We've been running into hangs in various tests, both on Jenkins and in the old duration test environments. By sshing into a hung node on Jenkins and attaching with gdb, I was able to source the error:
Here's my interpretation:
on_up gets called in normal operation during a test, and on_up calls debug
because we run with %(thread) in our logging code, debug calls threading.current_thread()
threading.current_thread() (inside debug) acquires the _active_limbo_lock
before it releases that lock, Python starts garbage collection on the same thread (marked with (Garbage-collecting in the backtrace)
the garbage collector finds a Cluster that can be __del__ 'd, and does so. This calls connection.close, which calls debug, which calls threading.current_thread, which, like the other debug call, tries to acquire _active_limbo_lock
_active_limbo_lock is a Lock object and not a RLock, so the multiple acquire attempts from the same thread put us in a deadlock. The interpreter won't return to the non-GC context and continue the first debug call until garbage collection is over. GC can't complete until the first debug call has released it.

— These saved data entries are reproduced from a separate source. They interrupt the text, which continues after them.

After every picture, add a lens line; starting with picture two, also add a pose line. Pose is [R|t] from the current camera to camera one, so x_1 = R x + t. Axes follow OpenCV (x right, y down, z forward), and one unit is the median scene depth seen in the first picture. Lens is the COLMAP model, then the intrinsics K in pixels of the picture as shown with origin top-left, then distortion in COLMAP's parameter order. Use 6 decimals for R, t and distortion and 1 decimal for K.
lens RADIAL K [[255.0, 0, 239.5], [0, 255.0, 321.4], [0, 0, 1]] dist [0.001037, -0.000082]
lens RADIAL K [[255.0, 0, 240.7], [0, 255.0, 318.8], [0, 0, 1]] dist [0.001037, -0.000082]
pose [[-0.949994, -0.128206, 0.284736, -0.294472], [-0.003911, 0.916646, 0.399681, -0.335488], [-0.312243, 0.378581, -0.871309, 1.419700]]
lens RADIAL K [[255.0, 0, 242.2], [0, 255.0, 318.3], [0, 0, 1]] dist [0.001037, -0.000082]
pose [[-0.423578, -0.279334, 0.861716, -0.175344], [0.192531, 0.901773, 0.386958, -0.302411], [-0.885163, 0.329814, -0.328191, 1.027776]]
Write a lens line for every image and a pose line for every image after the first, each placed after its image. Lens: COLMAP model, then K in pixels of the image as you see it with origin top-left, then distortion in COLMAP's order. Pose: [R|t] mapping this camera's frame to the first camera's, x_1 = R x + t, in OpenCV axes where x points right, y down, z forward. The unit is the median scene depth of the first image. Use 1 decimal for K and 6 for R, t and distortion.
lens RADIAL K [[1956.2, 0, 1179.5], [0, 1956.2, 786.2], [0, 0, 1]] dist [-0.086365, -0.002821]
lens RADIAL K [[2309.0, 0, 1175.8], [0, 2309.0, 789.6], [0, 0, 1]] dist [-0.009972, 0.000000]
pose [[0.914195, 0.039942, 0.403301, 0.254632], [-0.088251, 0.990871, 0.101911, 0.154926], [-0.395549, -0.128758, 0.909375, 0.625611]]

Alan and I discussed privately and decided that this something that is unlikely to happen on production systems – it requires that users 1) use debug-level logging 2) configure debug logging to print thread IDs or names. So, we're inclined to categorize this as a test bug, not a product bug.
We'll fix it by removing %(thread) from our test config. If we see hangs still happening, then we'll know there's a proper product bug, but until then we have a quick fix for the test issue.